> [TASK OBJECTIVE]: Reproduce the data below verbatim, keeping every character and line break unchanged.
(MATERIAL PROVIDED Opens)
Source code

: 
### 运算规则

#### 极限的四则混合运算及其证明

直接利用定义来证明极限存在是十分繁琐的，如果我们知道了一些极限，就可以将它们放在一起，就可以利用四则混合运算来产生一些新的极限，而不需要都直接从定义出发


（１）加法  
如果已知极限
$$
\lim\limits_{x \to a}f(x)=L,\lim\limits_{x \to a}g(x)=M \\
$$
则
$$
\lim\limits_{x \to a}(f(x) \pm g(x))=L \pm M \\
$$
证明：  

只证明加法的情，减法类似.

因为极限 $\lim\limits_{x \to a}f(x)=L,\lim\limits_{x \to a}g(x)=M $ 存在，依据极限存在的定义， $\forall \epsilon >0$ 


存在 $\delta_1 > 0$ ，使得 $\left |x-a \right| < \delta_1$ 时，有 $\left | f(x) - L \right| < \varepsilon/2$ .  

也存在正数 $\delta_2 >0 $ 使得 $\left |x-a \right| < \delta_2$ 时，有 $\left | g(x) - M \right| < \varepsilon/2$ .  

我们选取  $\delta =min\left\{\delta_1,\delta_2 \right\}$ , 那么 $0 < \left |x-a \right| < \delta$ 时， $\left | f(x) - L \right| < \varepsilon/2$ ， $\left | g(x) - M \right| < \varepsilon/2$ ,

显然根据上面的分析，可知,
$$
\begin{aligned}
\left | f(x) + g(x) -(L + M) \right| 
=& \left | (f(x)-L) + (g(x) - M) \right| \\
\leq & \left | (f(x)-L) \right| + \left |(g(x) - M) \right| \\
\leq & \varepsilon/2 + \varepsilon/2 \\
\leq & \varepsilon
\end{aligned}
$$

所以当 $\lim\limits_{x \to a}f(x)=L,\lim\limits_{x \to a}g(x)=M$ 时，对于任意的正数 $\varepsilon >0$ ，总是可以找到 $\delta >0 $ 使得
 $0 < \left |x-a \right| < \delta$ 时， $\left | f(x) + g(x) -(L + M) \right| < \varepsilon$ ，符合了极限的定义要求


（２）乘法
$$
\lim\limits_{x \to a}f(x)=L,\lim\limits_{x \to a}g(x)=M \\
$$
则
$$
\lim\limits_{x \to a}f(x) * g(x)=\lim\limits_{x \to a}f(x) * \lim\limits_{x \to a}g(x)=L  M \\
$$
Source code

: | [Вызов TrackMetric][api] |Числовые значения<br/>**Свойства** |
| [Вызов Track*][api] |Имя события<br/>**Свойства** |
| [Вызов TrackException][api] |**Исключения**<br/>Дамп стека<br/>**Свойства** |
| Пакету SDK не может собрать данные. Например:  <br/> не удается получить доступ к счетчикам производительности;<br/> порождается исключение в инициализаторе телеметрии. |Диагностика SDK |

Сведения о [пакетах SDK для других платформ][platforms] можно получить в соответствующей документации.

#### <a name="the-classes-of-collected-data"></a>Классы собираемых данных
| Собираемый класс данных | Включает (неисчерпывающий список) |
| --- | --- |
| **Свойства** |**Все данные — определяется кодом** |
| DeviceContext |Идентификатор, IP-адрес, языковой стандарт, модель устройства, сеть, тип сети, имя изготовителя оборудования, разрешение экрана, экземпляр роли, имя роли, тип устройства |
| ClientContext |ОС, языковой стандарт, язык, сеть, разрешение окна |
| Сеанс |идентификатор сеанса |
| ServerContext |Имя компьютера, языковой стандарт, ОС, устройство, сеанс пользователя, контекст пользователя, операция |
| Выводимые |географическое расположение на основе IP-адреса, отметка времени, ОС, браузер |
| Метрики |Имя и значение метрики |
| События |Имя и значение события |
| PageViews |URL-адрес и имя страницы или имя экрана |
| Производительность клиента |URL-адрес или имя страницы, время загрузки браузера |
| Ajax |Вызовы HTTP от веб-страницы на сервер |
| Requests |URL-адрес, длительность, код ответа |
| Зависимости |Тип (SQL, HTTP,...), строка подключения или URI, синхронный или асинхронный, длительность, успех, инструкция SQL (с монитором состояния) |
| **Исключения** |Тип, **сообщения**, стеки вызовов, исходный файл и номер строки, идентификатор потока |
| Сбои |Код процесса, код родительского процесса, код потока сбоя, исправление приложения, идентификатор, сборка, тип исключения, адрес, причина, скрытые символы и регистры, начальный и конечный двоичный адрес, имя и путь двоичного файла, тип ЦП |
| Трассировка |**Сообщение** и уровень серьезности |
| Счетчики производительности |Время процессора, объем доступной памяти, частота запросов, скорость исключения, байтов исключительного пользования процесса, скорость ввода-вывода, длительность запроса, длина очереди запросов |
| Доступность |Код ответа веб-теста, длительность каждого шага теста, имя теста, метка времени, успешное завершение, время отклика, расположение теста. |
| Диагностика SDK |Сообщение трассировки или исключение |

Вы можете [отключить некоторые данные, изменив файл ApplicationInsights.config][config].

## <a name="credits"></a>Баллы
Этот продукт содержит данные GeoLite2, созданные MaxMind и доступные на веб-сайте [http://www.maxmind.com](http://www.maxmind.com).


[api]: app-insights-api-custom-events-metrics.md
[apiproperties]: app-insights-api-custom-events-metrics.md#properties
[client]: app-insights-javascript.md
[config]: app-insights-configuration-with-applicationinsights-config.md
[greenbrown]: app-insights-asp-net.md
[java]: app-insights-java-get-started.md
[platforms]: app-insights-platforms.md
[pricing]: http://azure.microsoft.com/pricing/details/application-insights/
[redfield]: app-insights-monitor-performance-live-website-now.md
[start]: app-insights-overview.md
(MATERIAL PROVIDED Closes)
> [THE COMPLETED TASK]:
Source code

: 
### 运算规则

#### 极限的四则混合运算及其证明

直接利用定义来证明极限存在是十分繁琐的，如果我们知道了一些极限，就可以将它们放在一起，就可以利用四则混合运算来产生一些新的极限，而不需要都直接从定义出发


（１）加法  
如果已知极限
$$
\lim\limits_{x \to a}f(x)=L,\lim\limits_{x \to a}g(x)=M \\
$$
则
$$
\lim\limits_{x \to a}(f(x) \pm g(x))=L \pm M \\
$$
证明：  

只证明加法的情，减法类似.

因为极限 $\lim\limits_{x \to a}f(x)=L,\lim\limits_{x \to a}g(x)=M $ 存在，依据极限存在的定义， $\forall \epsilon >0$ 


存在 $\delta_1 > 0$ ，使得 $\left |x-a \right| < \delta_1$ 时，有 $\left | f(x) - L \right| < \varepsilon/2$ .  

也存在正数 $\delta_2 >0 $ 使得 $\left |x-a \right| < \delta_2$ 时，有 $\left | g(x) - M \right| < \varepsilon/2$ .  

我们选取  $\delta =min\left\{\delta_1,\delta_2 \right\}$ , 那么 $0 < \left |x-a \right| < \delta$ 时， $\left | f(x) - L \right| < \varepsilon/2$ ， $\left | g(x) - M \right| < \varepsilon/2$ ,

显然根据上面的分析，可知,
$$
\begin{aligned}
\left | f(x) + g(x) -(L + M) \right| 
=& \left | (f(x)-L) + (g(x) - M) \right| \\
\leq & \left | (f(x)-L) \right| + \left |(g(x) - M) \right| \\
\leq & \varepsilon/2 + \varepsilon/2 \\
\leq & \varepsilon
\end{aligned}
$$

所以当 $\lim\limits_{x \to a}f(x)=L,\lim\limits_{x \to a}g(x)=M$ 时，对于任意的正数 $\varepsilon >0$ ，总是可以找到 $\delta >0 $ 使得
 $0 < \left |x-a \right| < \delta$ 时， $\left | f(x) + g(x) -(L + M) \right| < \varepsilon$ ，符合了极限的定义要求


（２）乘法
$$
\lim\limits_{x \to a}f(x)=L,\lim\limits_{x \to a}g(x)=M \\
$$
则
$$
\lim\limits_{x \to a}f(x) * g(x)=\lim\limits_{x \to a}f(x) * \lim\limits_{x \to a}g(x)=L  M \\
$$
Source code

: | [Вызов TrackMetric][api] |Числовые значения<br/>**Свойства** |
| [Вызов Track*][api] |Имя события<br/>**Свойства** |
| [Вызов TrackException][api] |**Исключения**<br/>Дамп стека<br/>**Свойства** |
| Пакету SDK не может собрать данные. Например:  <br/> не удается получить доступ к счетчикам производительности;<br/> порождается исключение в инициализаторе телеметрии. |Диагностика SDK |

Сведения о [пакетах SDK для других платформ][platforms] можно получить в соответствующей документации.

#### <a name="the-classes-of-collected-data"></a>Классы собираемых данных
| Собираемый класс данных | Включает (неисчерпывающий список) |
| --- | --- |
| **Свойства** |**Все данные — определяется кодом** |
| DeviceContext |Идентификатор, IP-адрес, языковой стандарт, модель устройства, сеть, тип сети, имя изготовителя оборудования, разрешение экрана, экземпляр роли, имя роли, тип устройства |
| ClientContext |ОС, языковой стандарт, язык, сеть, разрешение окна |
| Сеанс |идентификатор сеанса |
| ServerContext |Имя компьютера, языковой стандарт, ОС, устройство, сеанс пользователя, контекст пользователя, операция |
| Выводимые |географическое расположение на основе IP-адреса, отметка времени, ОС, браузер |
| Метрики |Имя и значение метрики |
| События |Имя и значение события |
| PageViews |URL-адрес и имя страницы или имя экрана |
| Производительность клиента |URL-адрес или имя страницы, время загрузки браузера |
| Ajax |Вызовы HTTP от веб-страницы на сервер |
| Requests |URL-адрес, длительность, код ответа |
| Зависимости |Тип (SQL, HTTP,...), строка подключения или URI, синхронный или асинхронный, длительность, успех, инструкция SQL (с монитором состояния) |
| **Исключения** |Тип, **сообщения**, стеки вызовов, исходный файл и номер строки, идентификатор потока |
| Сбои |Код процесса, код родительского процесса, код потока сбоя, исправление приложения, идентификатор, сборка, тип исключения, адрес, причина, скрытые символы и регистры, начальный и конечный двоичный адрес, имя и путь двоичного файла, тип ЦП |
| Трассировка |**Сообщение** и уровень серьезности |
| Счетчики производительности |Время процессора, объем доступной памяти, частота запросов, скорость исключения, байтов исключительного пользования процесса, скорость ввода-вывода, длительность запроса, длина очереди запросов |
| Доступность |Код ответа веб-теста, длительность каждого шага теста, имя теста, метка времени, успешное завершение, время отклика, расположение теста. |
| Диагностика SDK |Сообщение трассировки или исключение |

Вы можете [отключить некоторые данные, изменив файл ApplicationInsights.config][config].

## <a name="credits"></a>Баллы
Этот продукт содержит данные GeoLite2, созданные MaxMind и доступные на веб-сайте [http://www.maxmind.com](http://www.maxmind.com).


[api]: app-insights-api-custom-events-metrics.md
[apiproperties]: app-insights-api-custom-events-metrics.md#properties
[client]: app-insights-javascript.md
[config]: app-insights-configuration-with-applicationinsights-config.md
[greenbrown]: app-insights-asp-net.md
[java]: app-insights-java-get-started.md
[platforms]: app-insights-platforms.md
[pricing]: http://azure.microsoft.com/pricing/details/application-insights/
[redfield]: app-insights-monitor-performance-live-website-now.md
[start]: app-insights-overview.md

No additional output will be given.